Cela de 65 m²: mídia francesa repercute condições 'mais favoráveis' de Bolsonaro na Papudinha
Os sites dos jornais franceses repercutem nesta sexta-feira (16) a decisão do ministro do Supremo Tribunal Federal (STF) Alexandre de Moraes, anunciada na véspera, de transferir o ex-presidente brasileiro Jair Bolsonaro da Superintendência da Polícia Federal no Distrito Federal para o 19º Batalhão da Polícia Militar, conhecido como Papudinha, em Brasília.

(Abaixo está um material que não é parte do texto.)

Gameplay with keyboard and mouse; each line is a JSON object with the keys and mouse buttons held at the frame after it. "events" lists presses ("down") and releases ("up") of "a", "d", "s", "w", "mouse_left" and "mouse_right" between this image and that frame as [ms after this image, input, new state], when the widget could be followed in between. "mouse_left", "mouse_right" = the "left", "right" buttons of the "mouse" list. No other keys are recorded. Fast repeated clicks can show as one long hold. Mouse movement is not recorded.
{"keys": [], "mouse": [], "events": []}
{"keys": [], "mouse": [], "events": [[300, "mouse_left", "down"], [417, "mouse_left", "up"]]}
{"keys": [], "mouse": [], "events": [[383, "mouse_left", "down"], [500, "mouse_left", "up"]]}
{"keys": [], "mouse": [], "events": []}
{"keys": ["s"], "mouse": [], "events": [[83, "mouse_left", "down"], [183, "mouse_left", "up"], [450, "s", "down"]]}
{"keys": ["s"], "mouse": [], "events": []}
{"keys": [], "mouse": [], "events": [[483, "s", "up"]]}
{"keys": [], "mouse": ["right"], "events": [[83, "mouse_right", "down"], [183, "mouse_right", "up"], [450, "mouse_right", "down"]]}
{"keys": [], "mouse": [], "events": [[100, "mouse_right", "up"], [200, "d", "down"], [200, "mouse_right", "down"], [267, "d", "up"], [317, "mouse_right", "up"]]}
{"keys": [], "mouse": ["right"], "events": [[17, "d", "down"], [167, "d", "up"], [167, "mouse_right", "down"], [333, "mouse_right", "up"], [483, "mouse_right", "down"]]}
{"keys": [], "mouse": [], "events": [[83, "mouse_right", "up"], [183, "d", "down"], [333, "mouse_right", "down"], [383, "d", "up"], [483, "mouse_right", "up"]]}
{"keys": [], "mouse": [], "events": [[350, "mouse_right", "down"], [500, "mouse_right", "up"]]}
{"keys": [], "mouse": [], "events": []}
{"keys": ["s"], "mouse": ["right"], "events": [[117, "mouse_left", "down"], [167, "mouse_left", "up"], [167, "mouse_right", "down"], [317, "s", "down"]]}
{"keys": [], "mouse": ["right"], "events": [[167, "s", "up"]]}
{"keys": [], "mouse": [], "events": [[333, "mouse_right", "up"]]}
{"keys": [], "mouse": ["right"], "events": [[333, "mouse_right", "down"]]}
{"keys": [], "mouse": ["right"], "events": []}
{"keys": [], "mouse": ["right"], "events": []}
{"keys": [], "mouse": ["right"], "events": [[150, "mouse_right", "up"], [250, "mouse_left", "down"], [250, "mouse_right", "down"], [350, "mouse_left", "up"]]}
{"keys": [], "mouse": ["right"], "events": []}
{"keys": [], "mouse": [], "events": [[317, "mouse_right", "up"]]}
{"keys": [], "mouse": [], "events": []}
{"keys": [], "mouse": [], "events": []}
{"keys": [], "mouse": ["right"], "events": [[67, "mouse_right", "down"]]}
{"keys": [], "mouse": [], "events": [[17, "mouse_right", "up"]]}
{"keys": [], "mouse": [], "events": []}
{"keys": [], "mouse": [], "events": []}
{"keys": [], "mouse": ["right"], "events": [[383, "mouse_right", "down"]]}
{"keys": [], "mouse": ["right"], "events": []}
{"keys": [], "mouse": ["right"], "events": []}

"Jair Bolsonaro foi transferido a uma prisão onde as condições de detenção são mais favoráveis", diz o título de uma matéria no site do jornal Le Monde. O diário destaca que o anúncio ocorreu duas semanas após o ex-presidente brasileiro ter seu pedido recusado para cumprir, em casa, a pena de 27 anos de prisão por tentativa de golpe de Estado.
Le Monde também ressalta os benefícios da mudança de local: uma cela de 65 m2, mais tempo para receber visitas e equipamentos para se exercitar, como uma bicicleta elétrica e uma esteira. O espaço ainda conta com uma cozinha, cama de casal, área externa e compreende uma área que habitualmente seria destinada a acolher quatro detentos, reitera a matéria.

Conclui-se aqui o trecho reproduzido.